0%

Accessing predicted protein structures in the AlphaFold Database

Users can download many predicted protein structures from the AlphaFold Protein Structure Database (AFDB), without running the AlphaFold algorithm. Each predicted structure comes with valuable metadata and confidence metrics, supporting critical assessment. The database is freely available and can be accessed via multiple routes.

Contents of the AFDB

Google DeepMind and EMBL-EBI collaboratively developed the AlphaFold Protein Structure Database (AFDB). Their aim was to democratise predictions and make them widely available to the scientific community.

As of 2023, the AlphaFold Protein Structure Database (AFDB) hosts over 214 million entries: equivalent to almost the entirety of UniProt. The collection includes protein structures from over 1 million organisms, including model organisms and WHO pathogens of interest.

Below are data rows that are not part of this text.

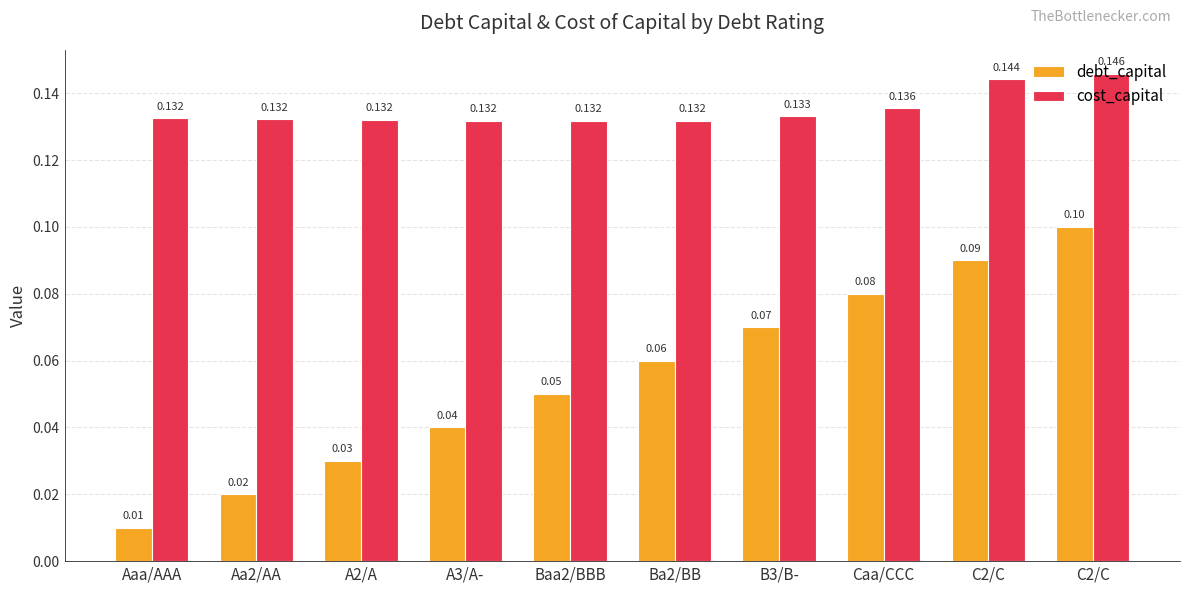

Reading right to left, what are all the values shown in this chart?

debt_capital: 0.1	0.1	0.1	0.1	0.1	0.1	0.0	0.0	0.0	0.0
cost_capital: 0.1	0.1	0.1	0.1	0.1	0.1	0.1	0.1	0.1	0.1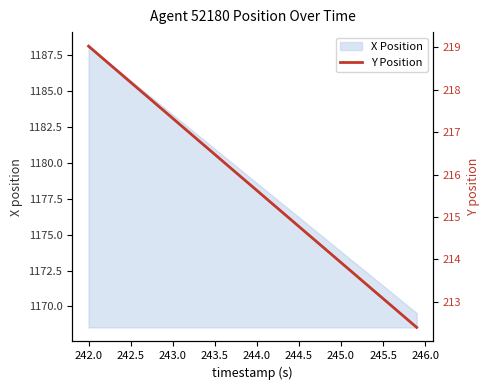

Does the chart have visible grid lines?

No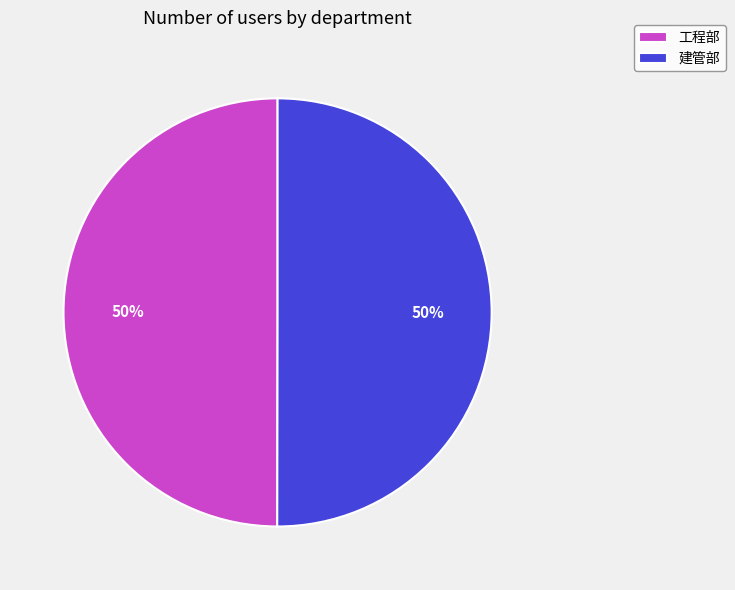

Approximately how many times larger is the value at 工程部 compared to 建管部?

1.0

Users can search by the protein name, UniProt accession number or protein sequence.

Figure 21. You can search the AFDB in many ways, including: protein name, gene name, UniProt ID, organism name and amino acid sequence

Every predicted protein structure has a dedicated page. This contains a visualisation of the structure, plus instant access to the pLDDT scores and PAE plot. This allows fast judgement of the prediction quality for the individual structures. The structure page also contains related links and information, including a link to the protein’s UniProt page and information on the protein’s function and structural cluster.

Users can download data from AFDB. The atomic coordinates are available in PDB and mmCIF formats, while PAEs are presented in JSON format.

The data files in the archive are versioned, and previous versions are available via FTP, but the web pages will always display the latest version.

Figure 22. Timeline of key milestones in the development and use of the AlphaFold Protein Structure Database (AFDB), developed by Google DeepMind and EMBL-EBI in partnership.